## TEXT PASSAGE

--- begin ---

In the sixth embodiment of the first aspect, the method for generating learning facial image dataset for training models, wherein the complementary comprising up to 450 k frames with extreme head poses extracted from approximately 5,000 clips, wherein most of the clips in the source facial video data including at least one frame with a frontal face and multiple frames with extreme head pose angles.
In the seventh embodiment of the first aspect, the method for generating learning facial image dataset for training models, wherein the trained model is applied for multiple face-related technique such as 2D and 3D image generation, text-to-image generation, face reenactment and face recognition.
According to the second aspect, a face recognition apparatus comprising at least of a processor and a memory and models stored thereon, wherein the model is trained using the dataset generated by the method of above mentioned methods of the first aspect and embodiments of the first aspect.
According to the third aspect, a face generation apparatus comprising at least of a processor and a memory and models stored thereon, wherein the model is trained using the dataset generated by the method of above mentioned methods of the first aspect and embodiments of the first aspect.
FIG. 1 is a functional block diagram illustrating learning facial image datasets generation method for training models according to an embodiment.
FIG. 2 is a chart illustrating the pose distribution comparison between our sampled dataset and other datasets, including FFHQ, LPFF, CPLFW and 40 K random samples from VoxCeleb1.
FIG. 3 illustrating example cases where a pose estimator fails to categorize the sample to the correct bin while the combination of three pose estimations provides the correct one.
FIG. 4 illustrating faces synthesized by 3D face generation or face reenactment models are often distorted at profile views, due to the scarcity of extreme pose images in training datasets 3D face generation or face reenactment models are often distorted at profile views.
FIG. 5 illustrating the qualitative result and comparison of generated samples, with truncation v=0.7, from StyleGAN2-ADA training with other dataset and dataset generated by the method of the invention.
FIG. 6 illustrating the comparison between multiview generated samples, with truncation v=0.8, of EG3D models trained with various datasets.
FIG. 7 illustrating the comparison profile-view generated samples of pretrained ControlNet (left) and our fine-tuned ControlNet (right) with the prompt: “A profile portrait image of a person”.
FIG. 8 illustrating the comparison of performance for frontal-profile face reenactment on EFHQ. From left to right: source image, TPS on VoxCeleb1, TPS with EFHQ, LIA on VoxCeleb1, LIA with EFHQ, driving image. Additional EFHQ training data improves synthesis of extreme poses.
FIG. 9 illustrating the representative examples of the raw LPFF dataset that got excluded from the final dataset, either from misdetections or pose filtering process.
Hereinafter, an embodiment according to an aspect (hereinafter, referred to as “an embodiment”) will be described based on the drawings. Note that constituent elements having the same or similar configurations are denoted by the same reference signs.

--- end ---

## SET PROBLEM 1
Answer these questions using the passage on facial image datasets:
(a) About how many clips were the extreme head pose frames taken from?
(b) What truncation value was used for the EG3D multiview samples?
(c) What prompt was given for the ControlNet profile-view comparison?
## SET PROBLEM 2
Write the next part of the passage on facial image datasets, continuing from its last sentence.
The listing that comes after this is separate material.

## COLLECTED DATA
--- begin ---

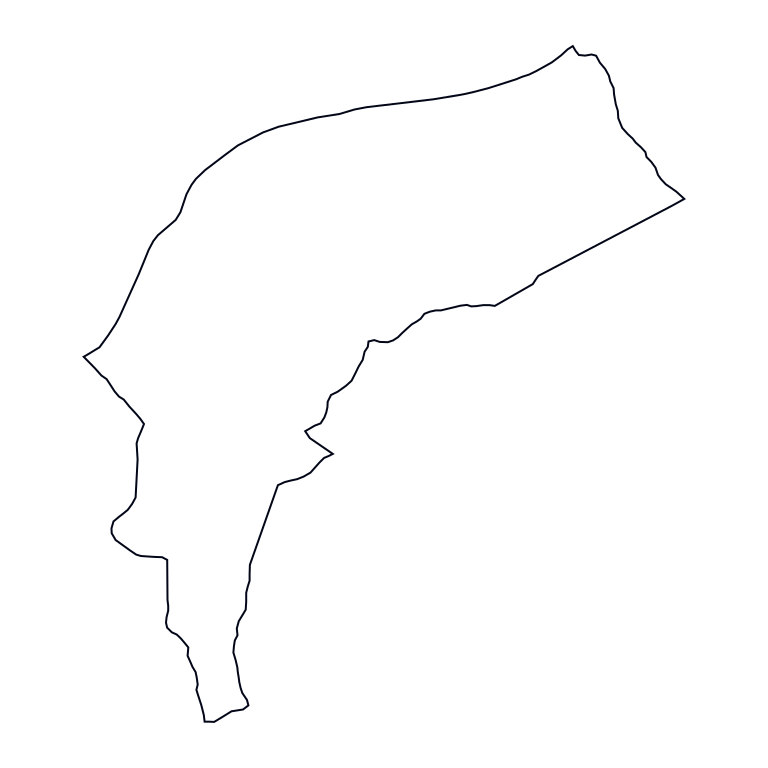 the district of Ilha Solteira, São Paulo, Brazil
{"feature_id": "56859067B71578707169668", "entity_name": "Ilha Solteira", "entity_type": "district", "adm_level": 2, "iso_a3": "BRA", "parent_name": "Brazil", "parent_adm1": "São Paulo", "projection": "albers", "projection_center": [-51.268, -20.481], "detail": "fine", "context": "isolated", "style": "outline", "palette": "ink", "viewbox_px": 768, "rotation_deg": 0, "n_neighbors": 0, "source": "geoboundaries", "source_scale": "gbopen_adm2", "svg_char_len": 2570}
<svg xmlns="http://www.w3.org/2000/svg" viewBox="0 0 768 768"><path d="M248.4,705.4L247.0,700.0L242.3,693.0L240.6,687.9L239.3,682.2L238.6,676.9L237.8,672.1L237.3,667.2L235.6,660.0L233.4,652.6L233.9,646.5L234.8,640.5L237.5,635.3L236.8,628.4L238.8,621.1L242.0,615.9L245.7,609.7L246.2,601.8L246.2,592.8L247.7,586.8L249.6,580.7L249.6,574.4L249.9,564.8L277.9,485.2L284.7,482.1L290.5,480.6L297.0,479.2L303.6,476.6L310.5,472.6L319.4,462.6L324.1,457.9L328.5,456.1L332.8,453.9L309.8,438.1L305.2,431.2L314.6,425.7L320.6,423.4L324.4,417.4L326.3,412.3L327.4,407.3L327.7,401.7L331.0,395.0L337.7,391.7L346.1,385.7L351.6,380.7L355.5,373.0L358.7,366.4L362.7,359.9L364.6,351.7L367.8,346.9L368.5,341.5L374.2,340.1L379.7,341.9L387.8,342.2L393.1,340.4L398.0,337.2L402.4,332.8L407.1,328.5L411.8,324.3L416.9,321.4L420.7,318.7L424.4,313.8L429.8,311.7L435.7,310.4L440.9,310.4L446.7,309.0L453.5,307.4L460.4,305.7L466.9,304.9L471.3,306.4L476.5,306.1L483.4,305.1L489.3,305.1L494.8,305.9L532.8,284.1L535.6,279.8L538.3,275.9L671.5,206.0L684.3,198.9L676.4,191.7L670.5,187.5L665.8,184.3L661.1,179.3L658.0,175.0L655.5,167.7L651.3,161.9L646.5,157.0L645.4,152.1L640.9,147.2L635.7,142.6L632.8,138.7L627.9,134.2L622.2,127.9L618.3,118.3L617.8,110.7L615.8,104.3L614.1,94.6L613.6,88.1L610.3,81.5L608.9,75.7L605.2,69.0L599.9,62.7L596.1,55.7L591.6,54.5L585.1,55.6L578.9,55.0L575.6,50.9L572.8,46.1L567.7,49.3L561.2,55.3L551.8,62.4L536.2,71.1L529.0,74.6L522.1,76.8L516.1,79.3L488.2,88.2L473.2,92.1L465.3,93.9L460.6,94.8L433.4,99.3L366.5,107.2L354.5,109.5L339.4,114.0L317.7,117.4L278.7,126.7L263.1,132.4L237.9,145.4L224.8,155.1L205.1,170.1L195.9,178.9L191.5,184.9L186.5,194.2L180.4,212.3L175.7,219.9L157.9,235.2L153.3,241.1L148.6,250.0L143.9,261.6L138.7,274.3L119.5,316.9L115.7,323.9L108.1,335.5L99.5,347.3L95.0,350.0L90.0,353.1L83.7,356.8L94.6,367.9L101.5,375.6L106.6,379.1L111.0,385.8L114.6,391.4L119.0,396.6L123.7,399.5L129.3,406.5L136.3,414.1L140.2,418.7L144.0,424.0L140.8,431.9L138.1,438.2L136.6,443.4L137.6,459.5L135.6,497.5L132.2,503.8L127.8,509.8L123.7,513.2L119.4,516.5L113.5,521.4L111.5,528.3L111.7,533.3L115.7,540.1L122.8,545.2L130.0,550.4L136.2,554.6L140.9,556.0L146.5,556.4L154.2,556.9L162.1,557.2L167.2,559.9L167.5,600.0L168.2,605.7L168.2,610.7L166.6,617.1L166.0,622.6L167.1,627.6L171.8,632.3L176.7,634.5L180.8,638.4L184.6,642.9L188.3,647.4L187.6,655.8L190.0,661.1L192.5,666.9L195.6,672.1L196.7,677.4L197.7,684.6L196.4,689.8L198.1,695.3L201.3,705.1L203.8,715.0L204.6,721.7L209.3,721.7L214.2,721.9L223.3,716.4L231.5,711.3L243.0,709.5L248.4,705.4Z" fill="none" stroke="#020617" stroke-width="2"/></svg>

--- end ---

## WRITTEN ANSWER 1
(a) Approximately 5,000 clips.
(b) v=0.8.
(c) "A profile portrait image of a person"

## WRITTEN ANSWER 2
As shown in FIG. 1, the pipeline of EFHQ dataset generation method starting with high-quality videos from the VFHQ and CelebV-HQ datasets, single-frame attributes are extracted then manually reviews. Task-specific preprocessing is then applied to generate specialized versions of the dataset for tasks such as face generation, reenactment, and verification. To fulfill these goals, the method comprising a step of curating frames from the two recent facial video datasets, VFHQ and CelebV-HQ, as seen in FIG. 1.
The method illustrated in FIG. 1 comprising the Attributes Extraction step. Detailed operation of the Attribution Extraction step is now described as follows. In order to curate accurate facial poses and high-quality frames from existing datasets, firstly extracting the following attributes: (1) face bounding boxes, (2) facial landmarks (5/68keypoints), (3) image quality score, and (4) face identity.
For bounding boxes and landmarks, popular RetinaFace and/or SynergyNct can be employed. The method further uses HyperIQA to score image quality. For VFHQ, the method only generates 68 landmarks and image quality scores since bounding boxes and 5 keypoints are provided. After extracting these attributes, the step of matching these attributes with existing annotations using an IoU-based Hungarian matching algorithm [5]. Regarding identity, VFHQ-wise, we source labels from the annotations. As CelebV-HQ lacks individual identity labels within the video, a solution disclosed in reference document [6] can be used to identify the identities associated with each bounding box.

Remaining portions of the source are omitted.